La démarche rejoint finalement les objectifs d’une santé durable : « un esprit sain dans un corps sain, dans un milieu de vie et un environnement sains, sur une planète en santé » selon l’Alliance Santé Québec, un regroupement autour de l’Université Laval d’établissements de santé et de services sociaux de la région de Québec.

Chaire de recherche Une seule santé urbaine

L’objectif de notre équipe transdisciplinaire à la Chaire « Une seule santé urbaine » est d’explorer comment la gouvernance locale peut contribuer à aménager des villes plus saines — plus vertes, durables, innovantes, résilientes — en intégrant l’écologie urbaine et la biodiversité à la panoplie d’outils en santé publique.

Différentes pistes de recherches ont d’ores et déjà été identifiées, dont une cartographie de la biodiversité en ville pour étudier le rapport avec l’état de santé des habitants selon leur quartier ; l’écopâturage urbain, dans le parc Maisonneuve ; la phytoremédiation (dépolluer par les plantes) dans des friches industrielles à Pointe-aux-Trembles ; les écoquartiers à Montréal et le développement de stratégies durables pour préserver la biodiversité de parcs nature péri-urbains tout en promouvant la santé humaine.

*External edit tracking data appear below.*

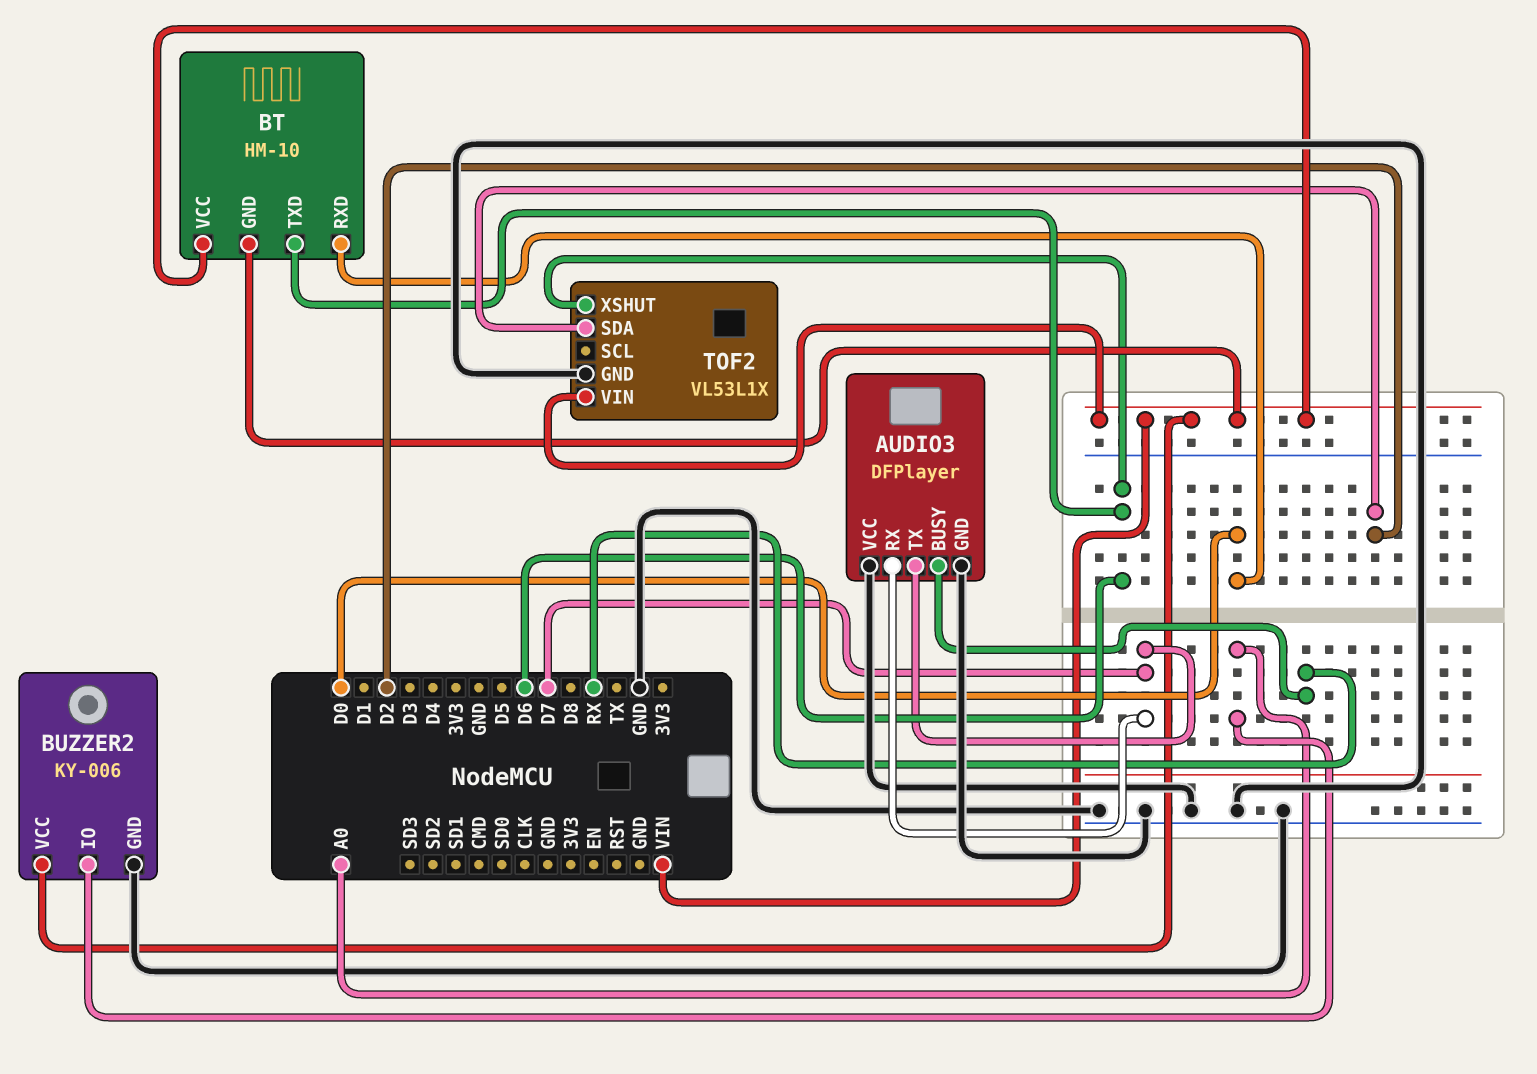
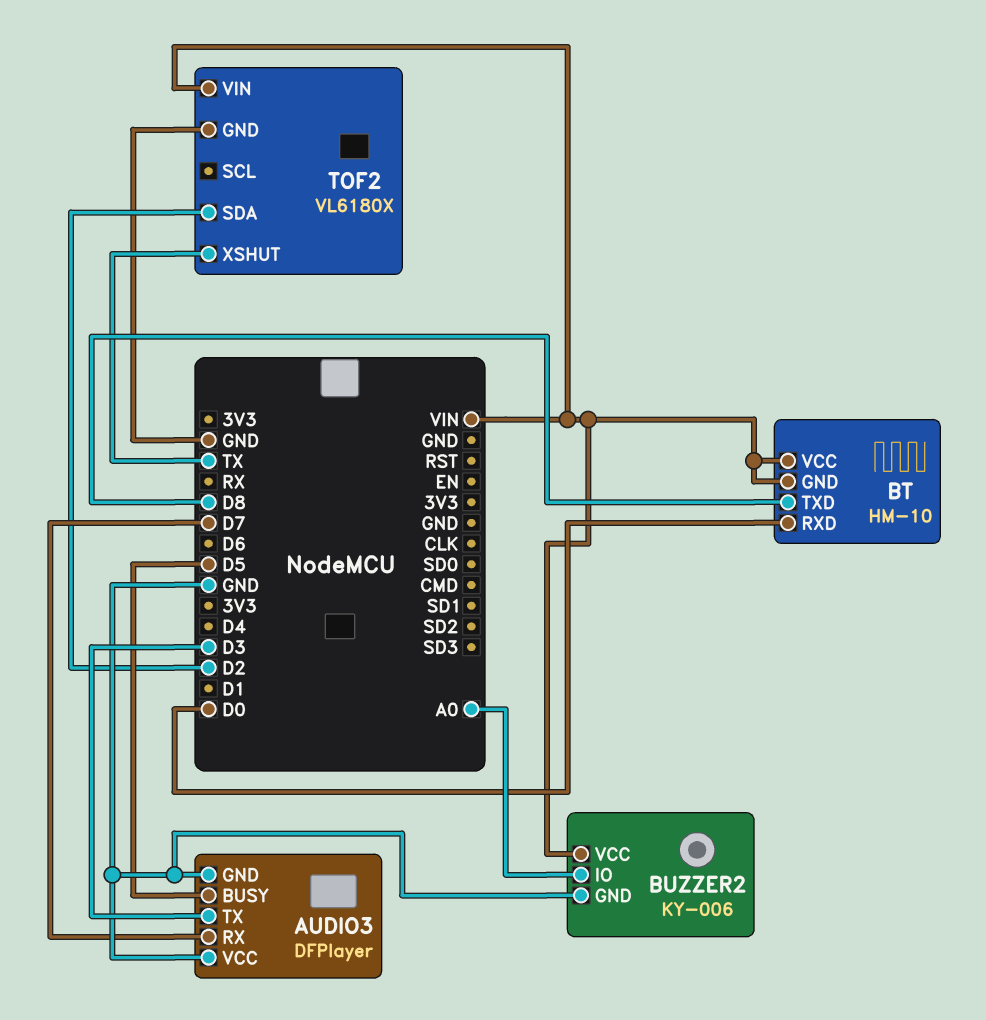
AUDIO3 pin BUSY: RX -> D5
AUDIO3 pin TX: D7 -> D3
BT pin TXD: D6 -> D8
TOF2: VL53L1X -> VL6180X
TOF2 pin XSHUT: D6 -> TX

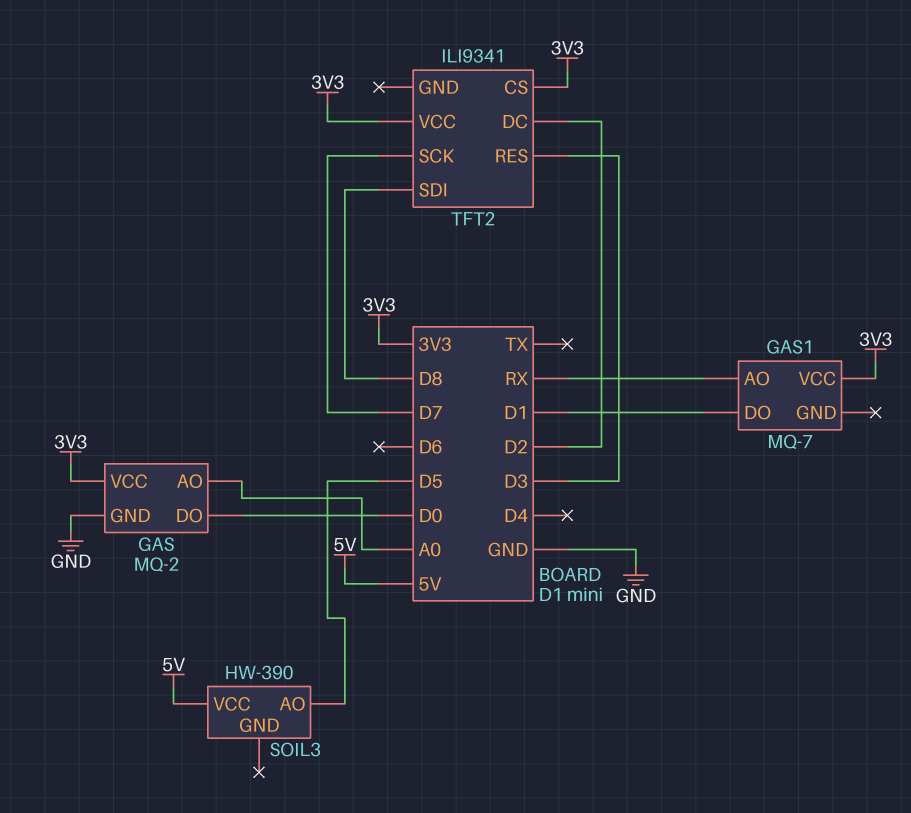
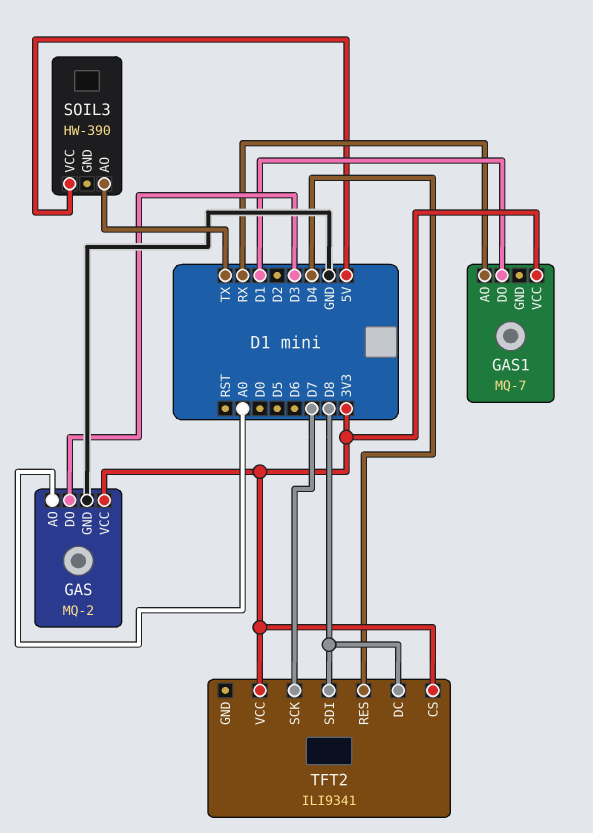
GAS pin DO: D0 -> D3
SOIL3 pin AO: D5 -> TX
TFT2 pin DC: D2 -> D8
TFT2 pin RES: D3 -> D4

D’autres projets de recherches se pencheront sur d’autres facettes de l’écosystème urbain : la justice et l’équité dans les transports en fonction des lieux d’habitation, au centre-ville ou en banlieue par exemple, comment aménager des aéroports en santé et comment les grands immeubles interconnectés peuvent contribuer à la santé urbaine (la ville verticale).

Éco-centrisme

Ainsi, la Chaire « Une seule santé urbaine » vise à contribuer à un changement de paradigme sur la place de l’humain dans l’univers.

À l’ère de l’anthropocène, il faudrait peut-être remettre l’écologie et les écosystèmes au centre des préoccupations. Par exemple, l’idée du corridor écologique Darlington dans le quartier Côte-des-Neiges, à Montréal, a germé au départ en 2014 pour faciliter le déplacement des animaux comme le renard, en reliant le parc du Mont-Royal à une voie de chemin de fer. Le projet offrira aussi des espaces verts, et des lieux de détente et de loisir aux résidents.

Un exemple qu’une nature en meilleure santé est aussi bonne pour le bien-être physique, mental et social des êtres humains.